109 The Size
De maat
O, gierig hart, wees blij.
Al zijn de vreugden nu nog wat bescheiden
Ze worden groter straks en dus zijn zij
Juist te benijden.
Laat bronnen stromen naar benee
Van bovenaf, dan stroom je mee.
Wat geeft het, zwaar beladen
Met kruidnagel, kaneel en nootmuskaat,
Die sterke spullen zijn niet te versmaden,
Als smart toeslaat;
Straks zul je misschien kroonprins zijn
Van Kruid-eiland? Is dat niet fijn?
Hier zat en zat hierboven,
Zelfs God was dat niet, die had honger hier.
Gooi je Zijn vastenregels in de oven?
Voor je plezier?
Wil je geluk vergooien en vergaren?
Wil jij de taart opeten, en bewaren?
Groot heil komt in één keer,
Maar klein geluk bereidt juist plekjes voor;
Díe heeft wat hij verlangt, en die wil niet meer,
En leent maar door:
Díe blijven thuis; díe gaan op weg,
En zien op Sions’ berg de rest.
Uw Heiland gaf geluk
In een groot brok, en in het vlees is dat,
Niet al te best, want zo gaat het vaak stuk.
Maar hap voor hap
Verschaft het ons steeds hoop op meer,
En dat geneest ons daaglijks weer.
Een Christelijke staat
Is geen zwaarlijvige, maar slanke, dunne
Actieve kracht. Zijn lang, benig gelaat
Is blij van zinnen
En straalt grote bezorgdheid uit
Zoals een vijnzer, niet een bruid.
Goed hart, ga zitten dus;
Pak niet te veel, uit angst dat je ‘t verliest.
Komt troost omdat het jouw verdienste is,
Dan wordt geen ijstijd meer herkend;
‘Sedert de laatste Troost’, zegt men.
Zo wordt de zoom, die jij
Geopend had, gedicht: spreid niet in hoop
Op meer jouw kleed.

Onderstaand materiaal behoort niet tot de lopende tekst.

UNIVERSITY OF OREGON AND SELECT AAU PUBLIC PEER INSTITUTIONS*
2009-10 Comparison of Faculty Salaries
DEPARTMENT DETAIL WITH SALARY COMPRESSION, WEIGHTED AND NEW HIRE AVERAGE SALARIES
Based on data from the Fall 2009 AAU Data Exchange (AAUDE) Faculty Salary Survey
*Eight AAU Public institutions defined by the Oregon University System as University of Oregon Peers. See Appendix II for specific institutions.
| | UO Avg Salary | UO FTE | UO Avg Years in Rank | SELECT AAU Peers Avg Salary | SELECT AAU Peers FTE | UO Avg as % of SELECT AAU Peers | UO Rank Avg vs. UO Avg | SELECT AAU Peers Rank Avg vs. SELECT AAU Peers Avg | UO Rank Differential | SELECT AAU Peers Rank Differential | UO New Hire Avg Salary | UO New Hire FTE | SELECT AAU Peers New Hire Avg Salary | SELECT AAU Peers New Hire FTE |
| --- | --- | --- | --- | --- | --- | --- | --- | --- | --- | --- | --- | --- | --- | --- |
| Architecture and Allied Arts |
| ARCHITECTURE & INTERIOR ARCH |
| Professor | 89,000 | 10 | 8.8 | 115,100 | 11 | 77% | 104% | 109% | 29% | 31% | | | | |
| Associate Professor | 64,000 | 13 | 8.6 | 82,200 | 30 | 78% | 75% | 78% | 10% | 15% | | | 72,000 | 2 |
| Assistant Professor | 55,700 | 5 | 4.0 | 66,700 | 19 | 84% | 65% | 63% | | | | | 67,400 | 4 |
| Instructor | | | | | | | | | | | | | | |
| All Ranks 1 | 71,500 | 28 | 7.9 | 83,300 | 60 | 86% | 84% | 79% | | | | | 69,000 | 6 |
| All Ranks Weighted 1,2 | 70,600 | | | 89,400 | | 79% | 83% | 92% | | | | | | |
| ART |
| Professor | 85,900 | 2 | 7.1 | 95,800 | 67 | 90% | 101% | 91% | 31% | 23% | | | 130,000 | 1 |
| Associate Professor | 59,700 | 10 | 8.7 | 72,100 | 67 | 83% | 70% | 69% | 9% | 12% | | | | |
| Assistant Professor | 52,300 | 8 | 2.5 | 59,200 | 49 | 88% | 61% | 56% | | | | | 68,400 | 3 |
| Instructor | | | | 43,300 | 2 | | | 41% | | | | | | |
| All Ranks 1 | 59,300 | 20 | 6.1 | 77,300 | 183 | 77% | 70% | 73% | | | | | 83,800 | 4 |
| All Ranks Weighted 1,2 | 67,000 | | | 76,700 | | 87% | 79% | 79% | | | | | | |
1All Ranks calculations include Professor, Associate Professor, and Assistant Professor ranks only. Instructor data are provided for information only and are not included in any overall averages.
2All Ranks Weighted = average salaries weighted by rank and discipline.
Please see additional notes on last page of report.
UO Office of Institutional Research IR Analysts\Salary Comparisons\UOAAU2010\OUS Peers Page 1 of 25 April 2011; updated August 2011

Denk aan je droom en kijk
Naar onze globe
En zie de tekst daarin geslagen:
In tranenzee is hemel haven.
The Size
Content thee, greedie heart.
Modest and moderate joyes to those, that have
Title to more hereafter when they part,
Are passing brave.
Let th’ upper springs into the low
Descend and fall, and thou dost flow.
What though some have a fraught
Of cloves and nutmegs, and in cinamon sail;
If thou hast wherewithall to spice a draught,
When griefs prevail;
And for the future time art heir
To th’ Isle of spices, is ’t not fair?
To be in both worlds full
Is more then God was, who was hungrie here.1
Wouldst thou his laws of fasting disanull?
Enact good cheer?
Lay out thy joy, yet hope to save it?
Wouldst thou both eat thy cake, and have it?
Great joyes are all at once;
But little do reserve themselves for more:
Those have their hopes; these what they have renounce,
And live on score:
Those are at home; these journey still,
And meet the rest on Sions hill.
Thy Saviour sentenc’d joy,
And in the flesh condemn’d it as unfit,
At least in lump: for such doth oft destroy;
Whereas a bit
Doth tice us on to hopes of more,
And for the present health restore.
A Christians state and case
Is not a corpulent, but a thinne and spare,
Yet active strength: whose long and bonie face
Content and care
Do seem to equally divide,
Like a pretender, not a bride.
Wherefore sit down, good heart;
Grasp not at much, for fear thou losest all.
If comforts fell according to desert,
They would great frosts and snows destroy:
For we should count, Since the last joy.
Then close again the seam,
Which thou hast open’d: do not spread thy robe
In hope of great things. Call to minde thy dream,
And earthly globe,
On whose meridian was engraven,
These seas are tears, and heav’n the haven.